Exercise brief: Reproduce every line of the listing below verbatim, in its original order and with its line breaks intact.
■ ■ ■
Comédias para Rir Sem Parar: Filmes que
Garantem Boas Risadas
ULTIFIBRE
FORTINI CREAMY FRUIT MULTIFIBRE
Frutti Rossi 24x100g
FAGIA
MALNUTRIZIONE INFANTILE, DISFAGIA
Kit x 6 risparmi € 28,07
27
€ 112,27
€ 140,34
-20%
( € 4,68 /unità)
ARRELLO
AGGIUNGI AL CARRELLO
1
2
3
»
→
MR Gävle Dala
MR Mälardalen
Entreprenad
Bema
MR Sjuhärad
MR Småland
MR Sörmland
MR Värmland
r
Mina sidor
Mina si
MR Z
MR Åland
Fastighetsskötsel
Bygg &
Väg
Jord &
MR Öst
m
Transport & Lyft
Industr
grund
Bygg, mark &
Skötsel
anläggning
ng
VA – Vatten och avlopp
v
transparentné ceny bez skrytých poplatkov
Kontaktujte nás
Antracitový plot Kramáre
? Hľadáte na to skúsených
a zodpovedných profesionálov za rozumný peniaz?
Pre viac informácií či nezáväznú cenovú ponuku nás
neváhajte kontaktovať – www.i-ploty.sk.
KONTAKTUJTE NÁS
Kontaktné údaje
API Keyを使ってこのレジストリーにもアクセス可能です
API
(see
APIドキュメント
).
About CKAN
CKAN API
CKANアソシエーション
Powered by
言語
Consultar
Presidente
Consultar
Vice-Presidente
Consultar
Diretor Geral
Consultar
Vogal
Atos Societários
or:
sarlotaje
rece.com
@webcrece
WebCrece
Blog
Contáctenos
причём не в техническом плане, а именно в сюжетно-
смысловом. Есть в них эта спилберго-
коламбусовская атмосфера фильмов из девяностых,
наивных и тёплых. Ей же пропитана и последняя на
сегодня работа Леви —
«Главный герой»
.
■ ■ ■
Answer for the task:
Comédias para Rir Sem Parar: Filmes que
Garantem Boas Risadas
ULTIFIBRE
FORTINI CREAMY FRUIT MULTIFIBRE
Frutti Rossi 24x100g
FAGIA
MALNUTRIZIONE INFANTILE, DISFAGIA
Kit x 6 risparmi € 28,07
27
€ 112,27
€ 140,34
-20%
( € 4,68 /unità)
ARRELLO
AGGIUNGI AL CARRELLO
1
2
3
»
→
MR Gävle Dala
MR Mälardalen
Entreprenad
Bema
MR Sjuhärad
MR Småland
MR Sörmland
MR Värmland
r
Mina sidor
Mina si
MR Z
MR Åland
Fastighetsskötsel
Bygg &
Väg
Jord &
MR Öst
m
Transport & Lyft
Industr
grund
Bygg, mark &
Skötsel
anläggning
ng
VA – Vatten och avlopp
v
transparentné ceny bez skrytých poplatkov
Kontaktujte nás
Antracitový plot Kramáre
? Hľadáte na to skúsených
a zodpovedných profesionálov za rozumný peniaz?
Pre viac informácií či nezáväznú cenovú ponuku nás
neváhajte kontaktovať – www.i-ploty.sk.
KONTAKTUJTE NÁS
Kontaktné údaje
API Keyを使ってこのレジストリーにもアクセス可能です
API
(see
APIドキュメント
).
About CKAN
CKAN API
CKANアソシエーション
Powered by
言語
Consultar
Presidente
Consultar
Vice-Presidente
Consultar
Diretor Geral
Consultar
Vogal
Atos Societários
or:
sarlotaje
rece.com
@webcrece
WebCrece
Blog
Contáctenos
причём не в техническом плане, а именно в сюжетно-
смысловом. Есть в них эта спилберго-
коламбусовская атмосфера фильмов из девяностых,
наивных и тёплых. Ей же пропитана и последняя на
сегодня работа Леви —
«Главный герой»
.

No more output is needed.